I am a retired business owner and I successfully sold my business so I understand business. ….. Legislation should be set so that warranties MUST be transferred smoothly and seamlessly .
Why can’t owners of the system have administrator rights over their inverter? Most of us are use to managing software updates to numerous devices. Why not our inverter? Who makes up these rules and what is their rationale?
Thank you for the informed blog. I will probably go through that stage soon, because my Solar company is in sudden Voluntary Liquidation, and the contact I have is no longer working for them as of that announcement. I’m waiting to hear from the ACCC about one of my Powerwall 2 batteries degrading at 8%pa for the first 3 years and the last year has stabilised.
UK members of the Tesla FB groups have noticed the same and one user posted that Tesla are managing it. I have noticed this and there is now more withdraw from my other 2 x PW2’s. I’m now waiting until Winter to see if there’s a sudden degrade again.
I was made aware of the problem because Tesla rang me in Aug’22 and now have me now doing an annual check with them.
My concern is those with a single PW2 from the July 2019 manufactured batch, who are probably only getting 3/4’s of the available capacity because of this sudden degradation. I believe this situation it’s “not fit for purpose”. Imaging a new car, using extra oil in the first 2-3 years. Fortunately I have the extra capacity and it isn’t affecting our Solar journey. But I’m will be 85 this year and attempting to document so my son and electrician can handle the eventual replacement
I bought my Enphase system through what was then Hawking Electrical and Solar.
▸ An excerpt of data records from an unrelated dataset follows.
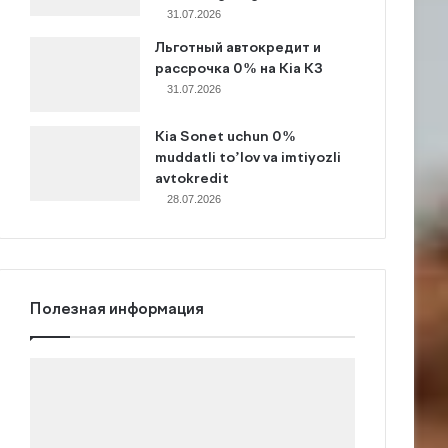
31.07.2026
Льготный автокредит и
рассрочка 0% на Kia K3
31.07.2026
Kia Sonet uchun 0%
muddatli to’lov va imtiyozli
avtokredit
28.07.2026
Полезная информация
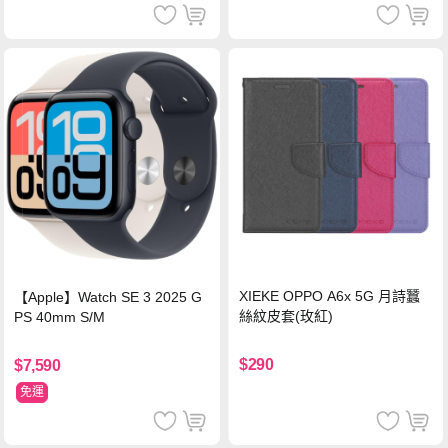
XIEKE OPPO A6x 5G 月詩蠶
【Apple】Watch SE 3 2025 G
絲紋皮套(玫紅)
PS 40mm S/M
$290
$7,590
免運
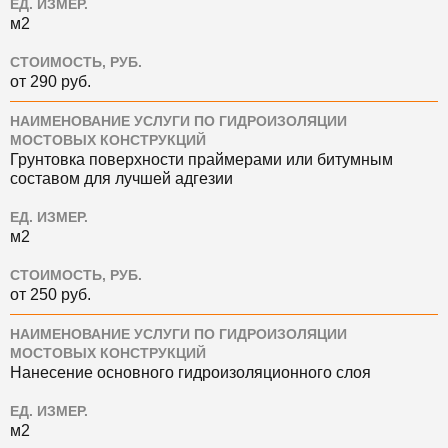
ЕД. ИЗМЕР.
м2
СТОИМОСТЬ, РУБ.
от 290 руб.
НАИМЕНОВАНИЕ УСЛУГИ ПО ГИДРОИЗОЛЯЦИИ
МОСТОВЫХ КОНСТРУКЦИЙ
Грунтовка поверхности праймерами или битумным
составом для лучшей адгезии
ЕД. ИЗМЕР.
м2
СТОИМОСТЬ, РУБ.
от 250 руб.
НАИМЕНОВАНИЕ УСЛУГИ ПО ГИДРОИЗОЛЯЦИИ
МОСТОВЫХ КОНСТРУКЦИЙ
Нанесение основного гидроизоляционного слоя
ЕД. ИЗМЕР.
м2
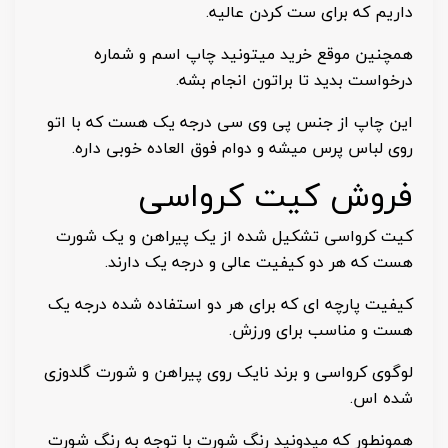
داریم که برای ست کردن عالیه.
همچنین موقع خرید میتونید چاپ اسم و شماره
درخواست بدید تا براتون انجام بشه.
این چاپ از جنس پی وی سی درجه یک هست که با اتو
روی لباس پرس میشه و دوام فوق العاده خوبی داره.
فروش کیت کرواسی
کیت کرواسی تشکیل شده از یک پیراهن و یک شورت
هست که هر دو کیفیت عالی و درجه یک دارند.
کیفیت پارچه ای که برای هر دو استفاده شده درجه یک
هست و مناسب برای ورزش.
لوگوی کرواسی و برند نایک روی پیراهن و شورت گلدوزی
شده اس.
همونطور که میدونید رنگ شورت با توجه به رنگ شورت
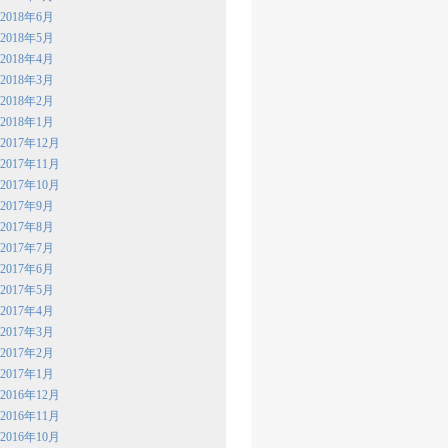
2018年6月
2018年5月
2018年4月
2018年3月
2018年2月
2018年1月
2017年12月
2017年11月
2017年10月
2017年9月
2017年8月
2017年7月
2017年6月
2017年5月
2017年4月
2017年3月
2017年2月
2017年1月
2016年12月
2016年11月
2016年10月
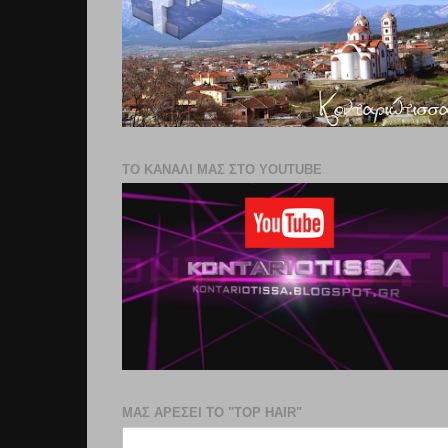
ΤΟ ΚΑΝΑΛΙ ΜΑΣ ΣΤΟ YOUTUBE
ΜΑΣ ΑΡΕΣΕΙ ΤΟ "TOP HAIR"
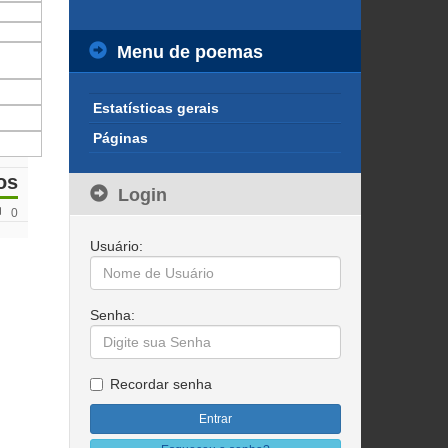
Menu de poemas
Estatísticas gerais
Páginas
os
Login
0
Usuário:
Senha:
Recordar senha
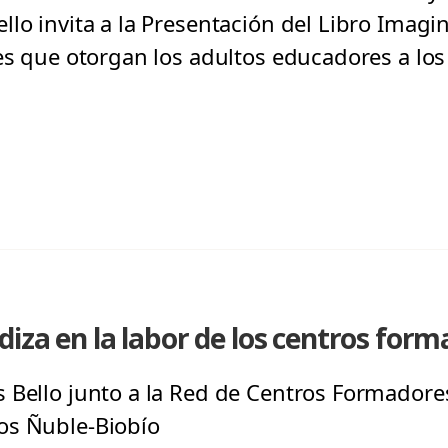
lo invita a la Presentación del Libro Imagi
es que otorgan los adultos educadores a los
iza en la labor de los centros for
 Bello junto a la Red de Centros Formador
os Ñuble-Biobío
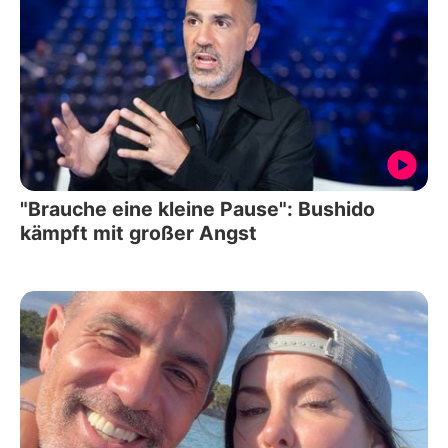
"Brauche eine kleine Pause": Bushido
kämpft mit großer Angst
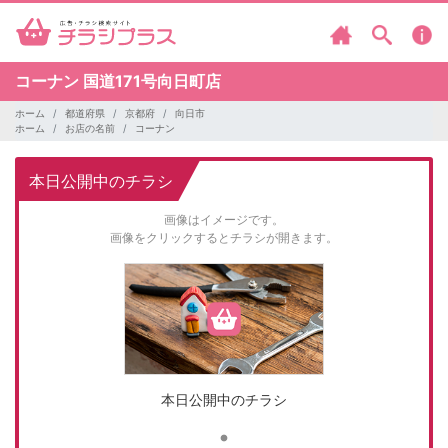
コーナン
国道171号向日町店
ホーム
都道府県
京都府
向日市
ホーム
お店の名前
コーナン
本日公開中のチラシ
画像はイメージです。
画像をクリックするとチラシが開きます。
本日公開中のチラシ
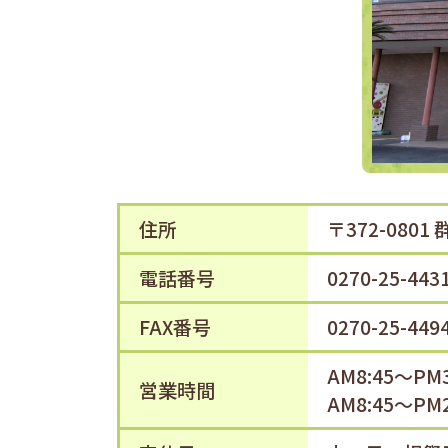
住所
〒372-080
電話番号
0270-25-443
FAX番号
0270-25-449
AM8:45～P
営業時間
AM8:45～P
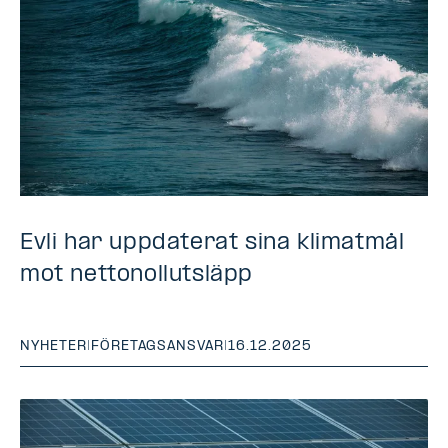
Evli har uppdaterat sina klimatmål
mot nettonollutsläpp
NYHETER
|
FÖRETAGSANSVAR
|
16.12.2025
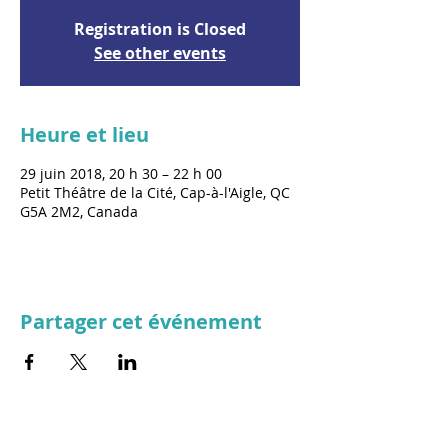
Registration is Closed
See other events
Heure et lieu
29 juin 2018, 20 h 30 – 22 h 00
Petit Théâtre de la Cité, Cap-à-l'Aigle, QC
G5A 2M2, Canada
Partager cet événement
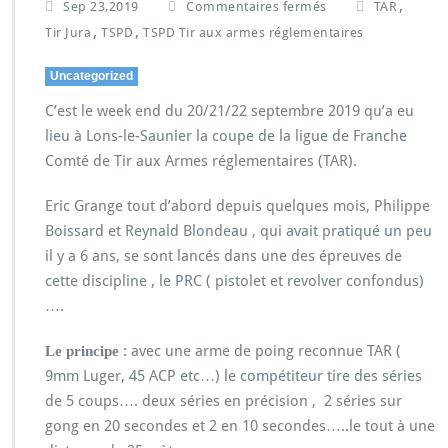
,
Sep 23,2019
Commentaires fermés
TAR
,
,
Tir Jura
TSPD
TSPD Tir aux armes réglementaires
Uncategorized
C’est le week end du 20/21/22 septembre 2019 qu’a eu
lieu à Lons-le-Saunier la coupe de la ligue de Franche
Comté de Tir aux Armes réglementaires (TAR).
Eric Grange tout d’abord depuis quelques mois, Philippe
Boissard et Reynald Blondeau , qui avait pratiqué un peu
il y a 6 ans, se sont lancés dans une des épreuves de
cette discipline , le PRC ( pistolet et revolver confondus)
….
: avec une arme de poing reconnue TAR (
Le principe
9mm Luger, 45 ACP etc…) le compétiteur tire des séries
de 5 coups…. deux séries en précision , 2 séries sur
gong en 20 secondes et 2 en 10 secondes…..le tout à une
The address and phone number were both what is now Hawking Electrical. The solar business was later separated and gained a new phone number and address, although on my system page it is still the original phone number which is Hawking Electrical.
I was very lucky. I had an Envoy fail. It was replaced by Enphase under warranty and installed at no charge by Hawking just a few months before the company went belly-up. I had a lot trouble contacting Hawking and was quoted about $500 by another company to installed the new Envoy while I waited for a response.
Hawking Electrical was very adamant when I called them, that they were not the “solar” company, but it sure looked like a duck to me. It did ring alarm bells.